## To do
Pick out the lines in the listing below that contain the word "Fatto" and copy them.
== Segment start ==
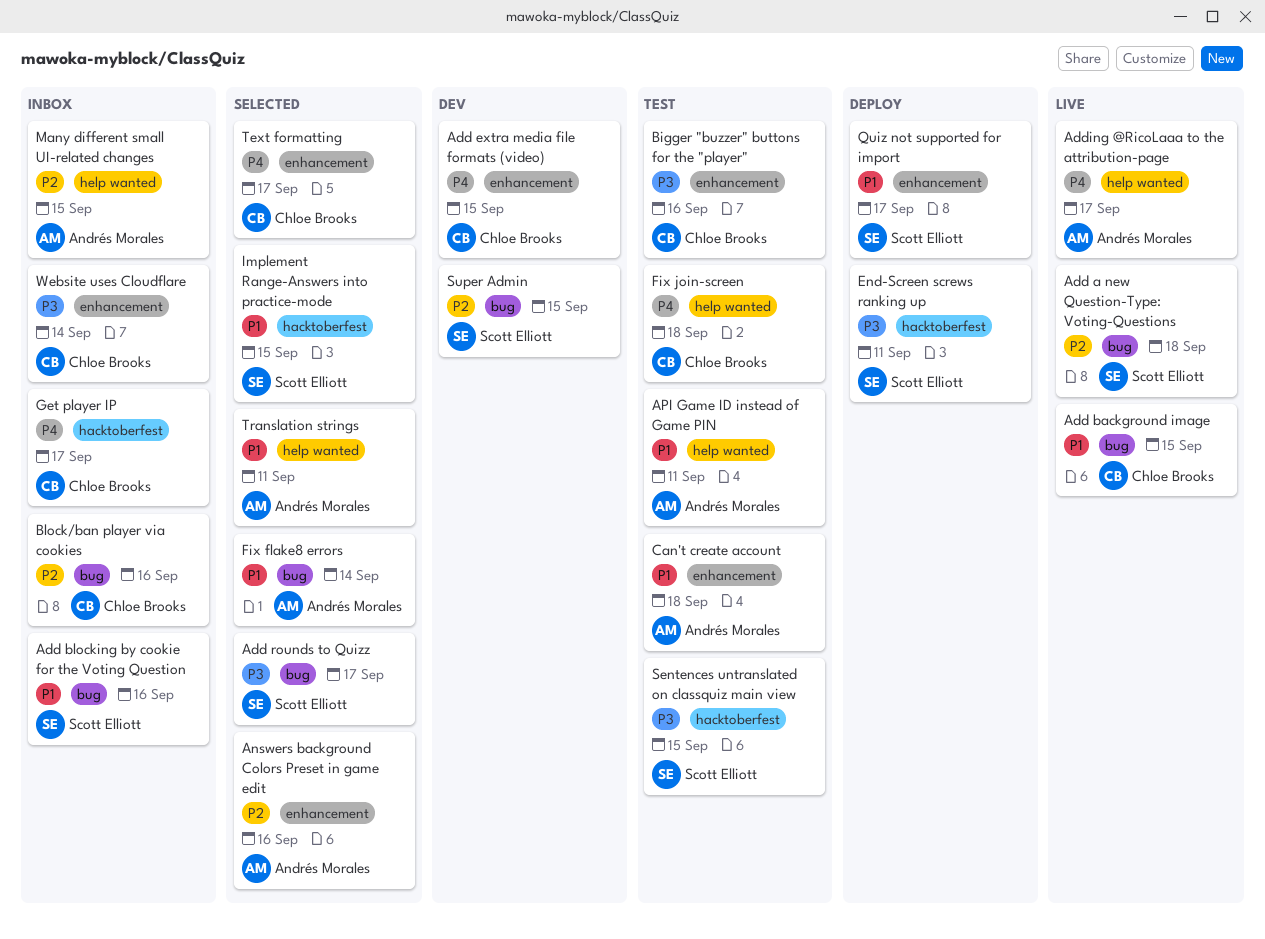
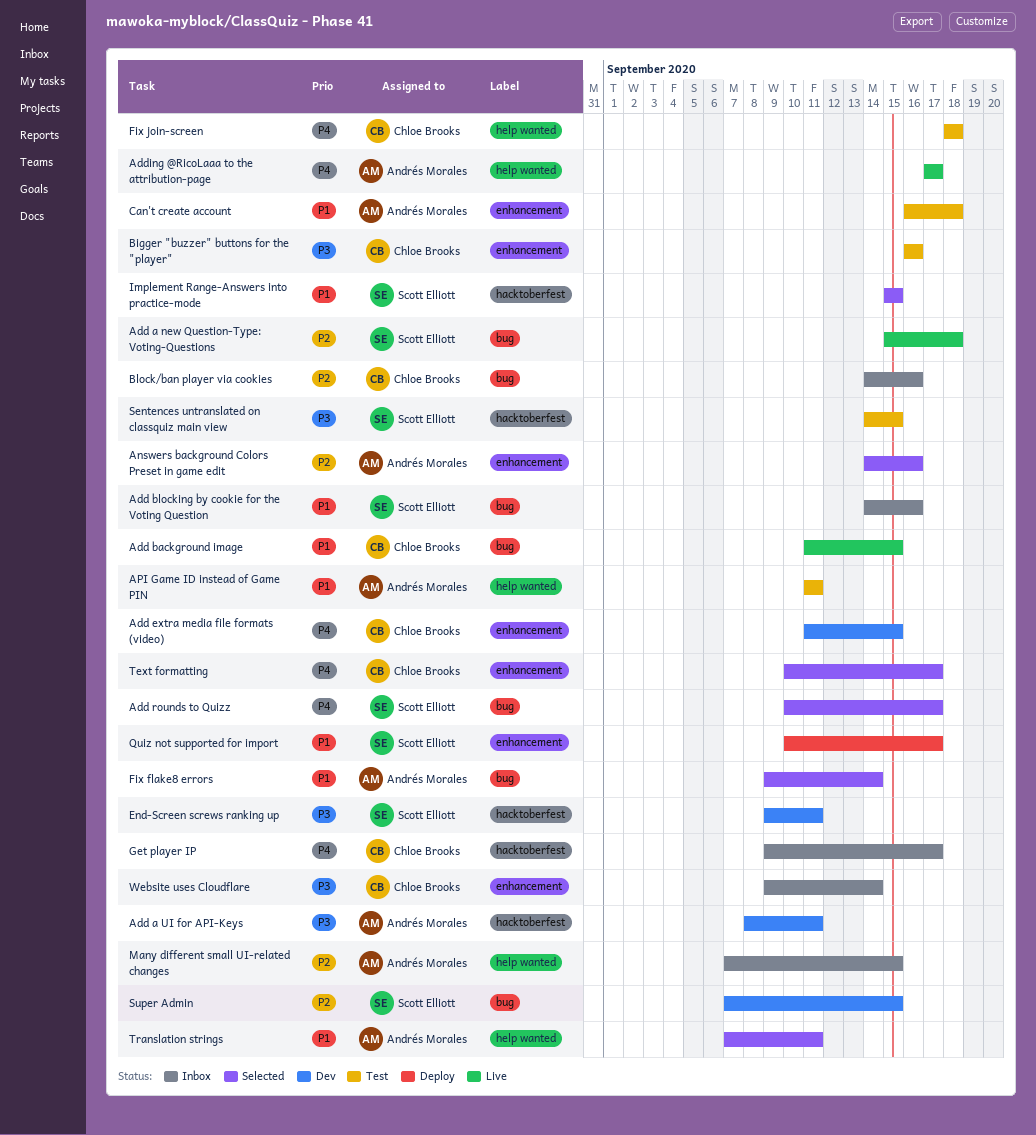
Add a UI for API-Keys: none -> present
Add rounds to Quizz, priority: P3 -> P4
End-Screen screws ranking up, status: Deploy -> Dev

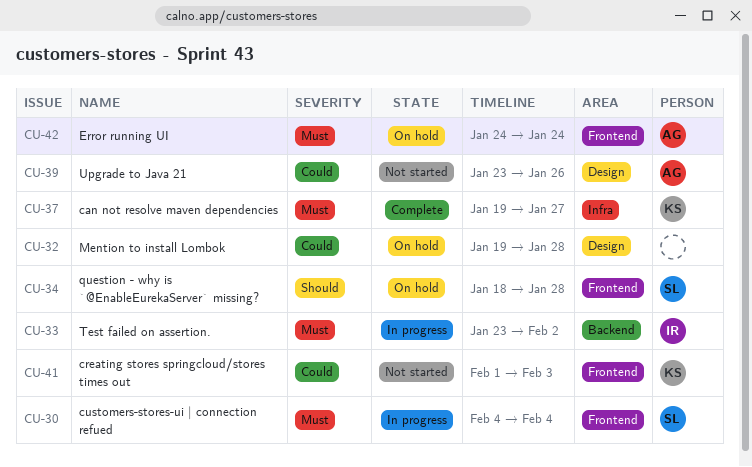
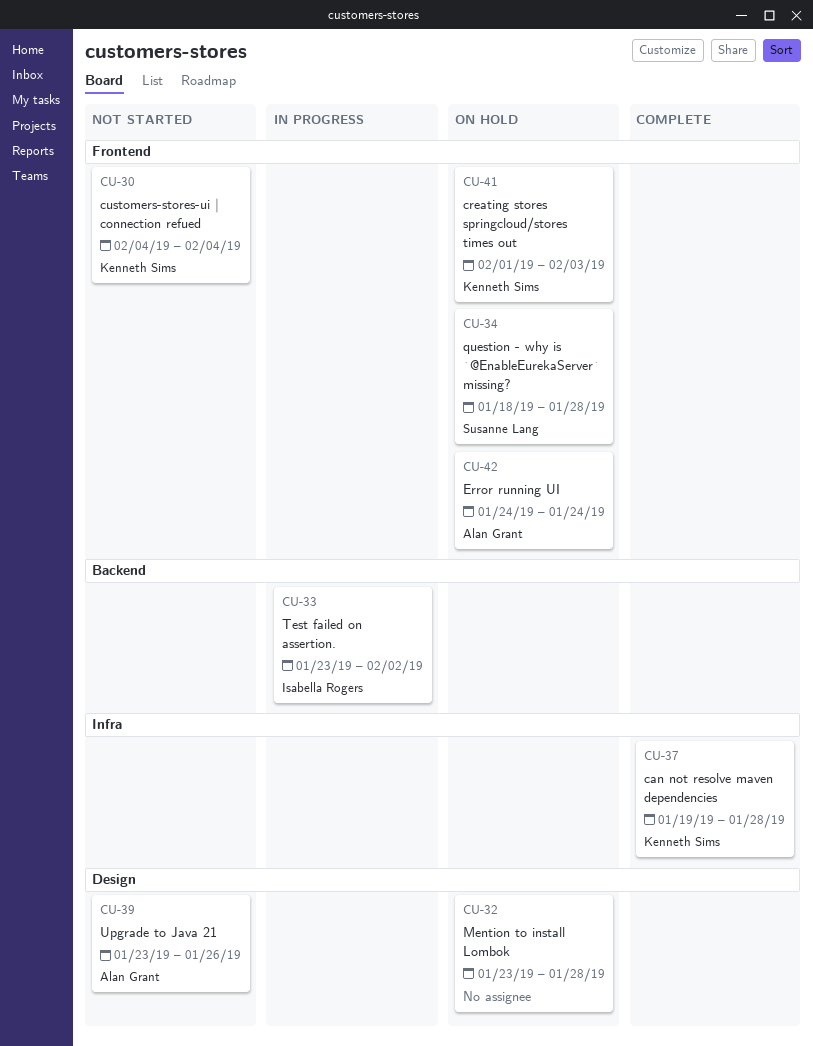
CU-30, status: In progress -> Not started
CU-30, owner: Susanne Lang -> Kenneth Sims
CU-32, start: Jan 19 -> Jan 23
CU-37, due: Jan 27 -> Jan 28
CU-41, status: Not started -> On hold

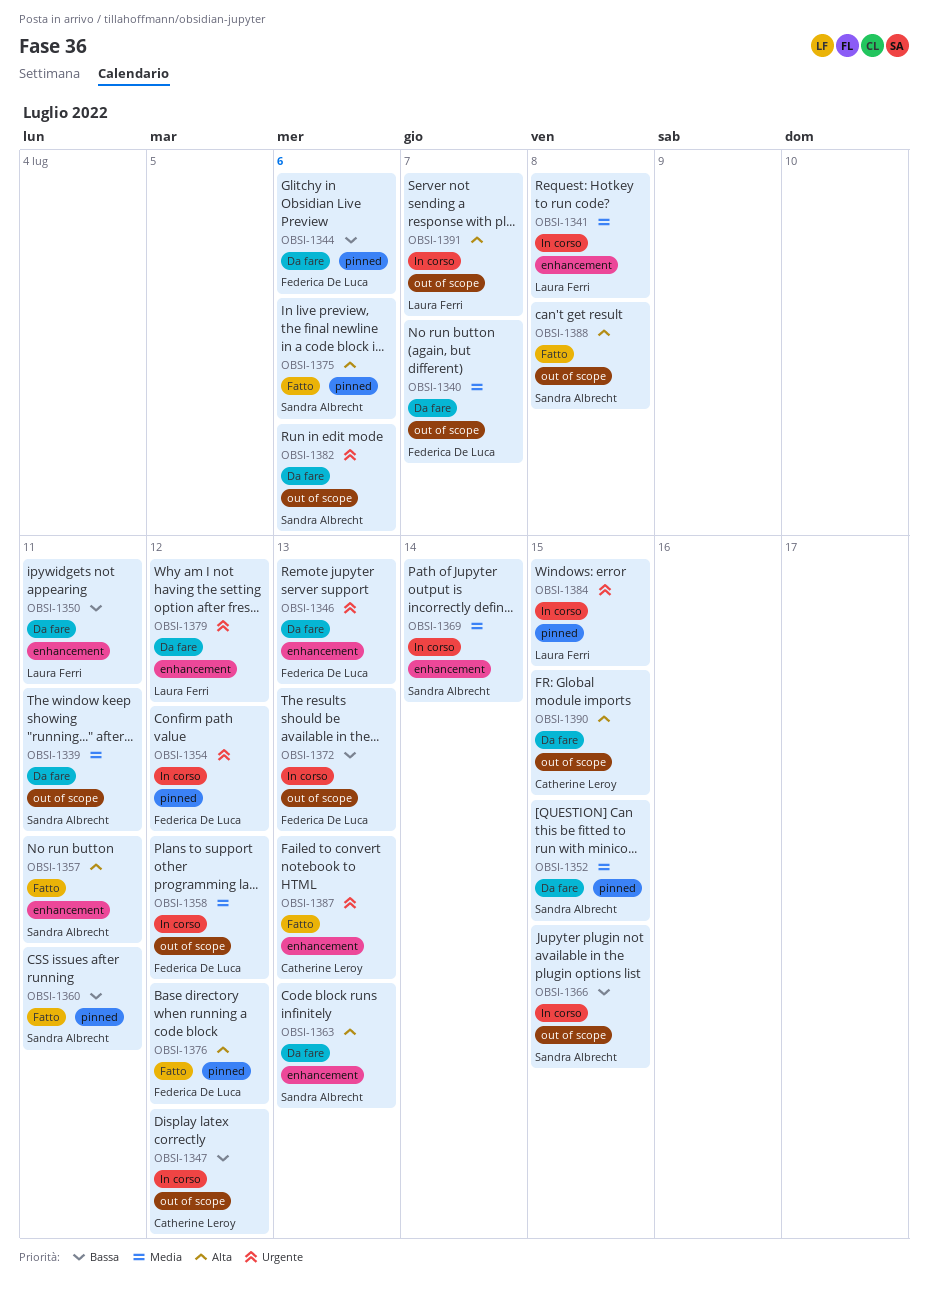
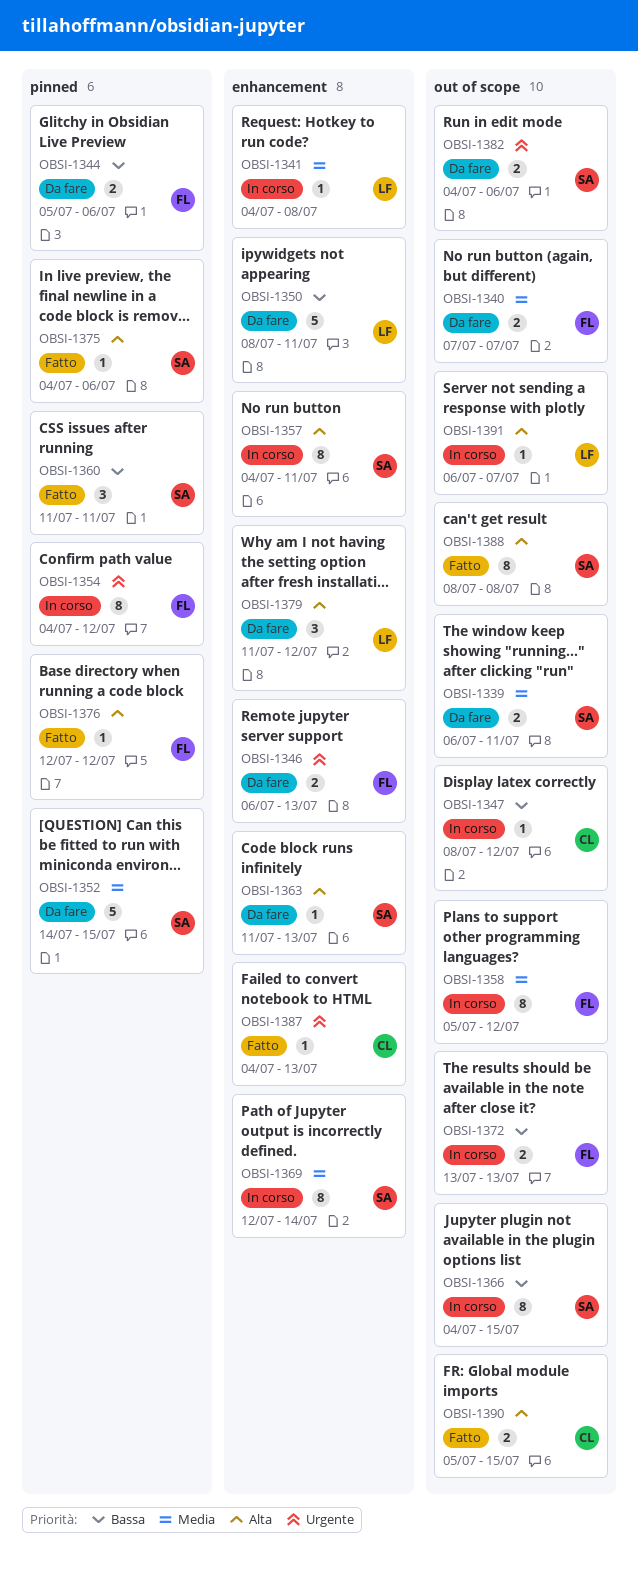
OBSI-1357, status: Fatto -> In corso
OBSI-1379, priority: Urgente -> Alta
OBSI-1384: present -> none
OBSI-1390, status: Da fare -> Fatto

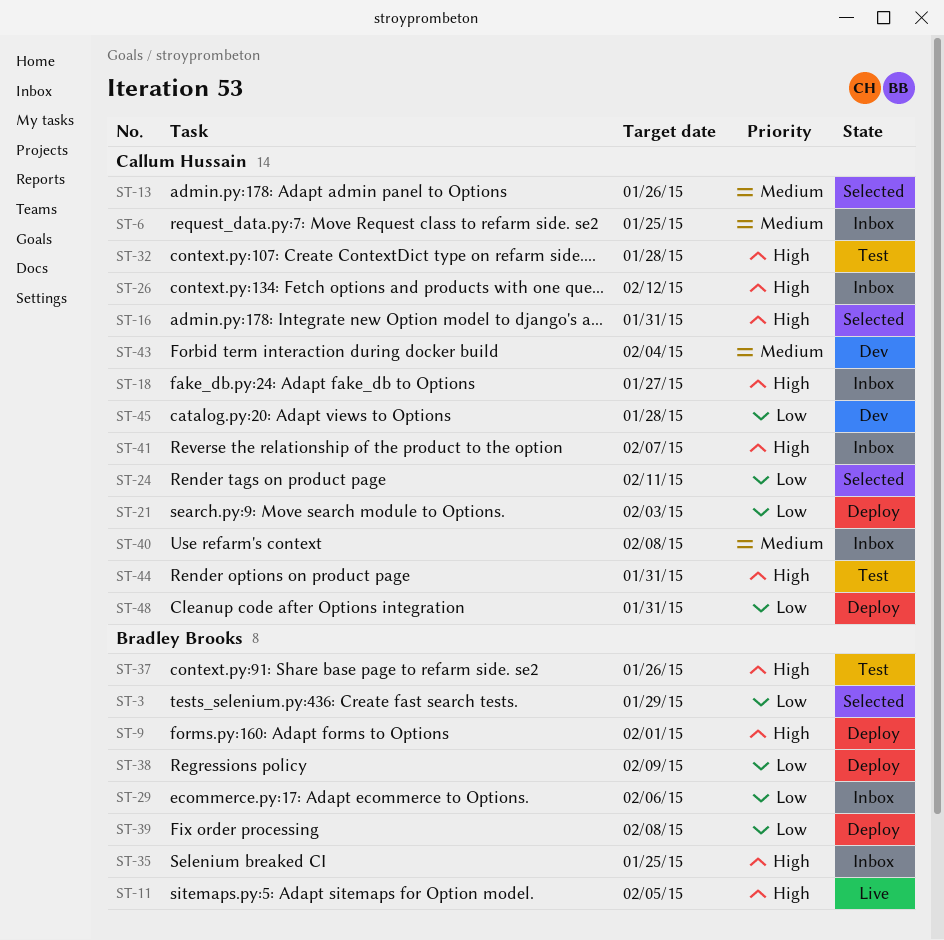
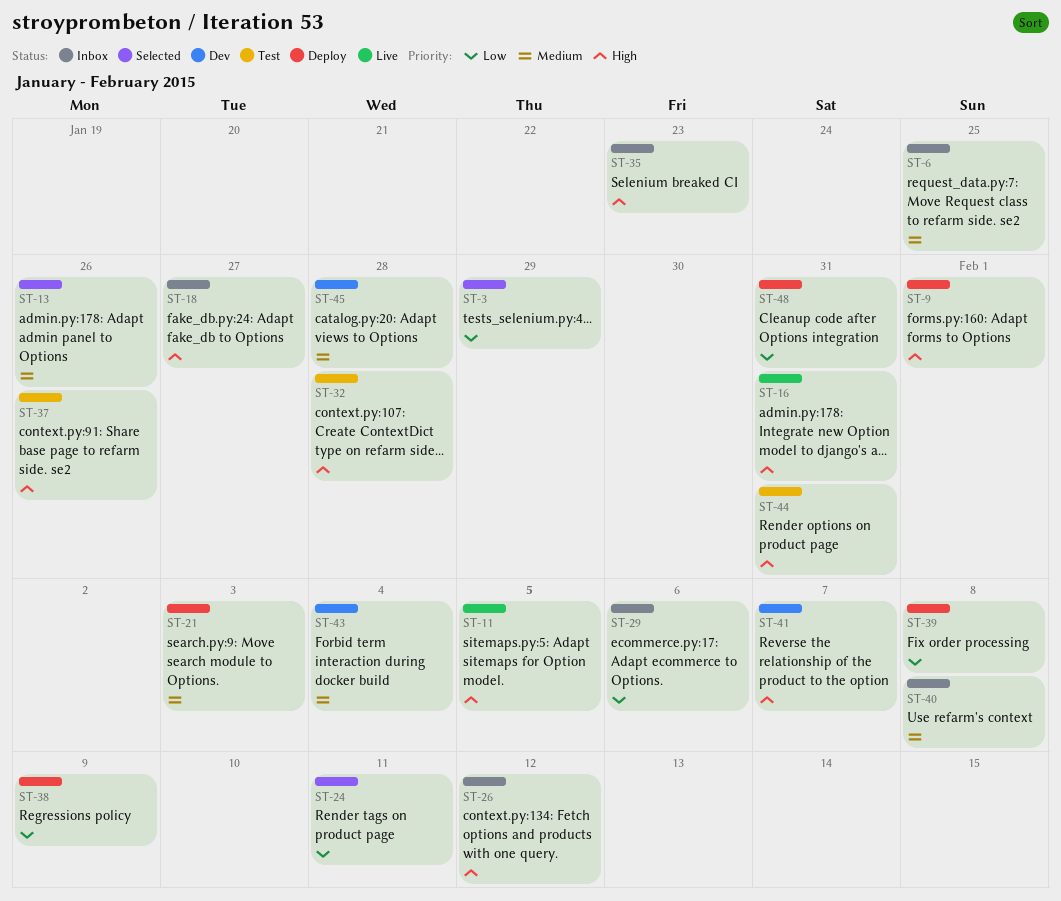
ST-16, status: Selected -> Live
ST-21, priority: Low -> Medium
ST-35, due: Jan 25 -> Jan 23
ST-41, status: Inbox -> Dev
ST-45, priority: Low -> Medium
== Segment end ==
## Expected answer
OBSI-1357, status: Fatto -> In corso
OBSI-1390, status: Da fare -> Fatto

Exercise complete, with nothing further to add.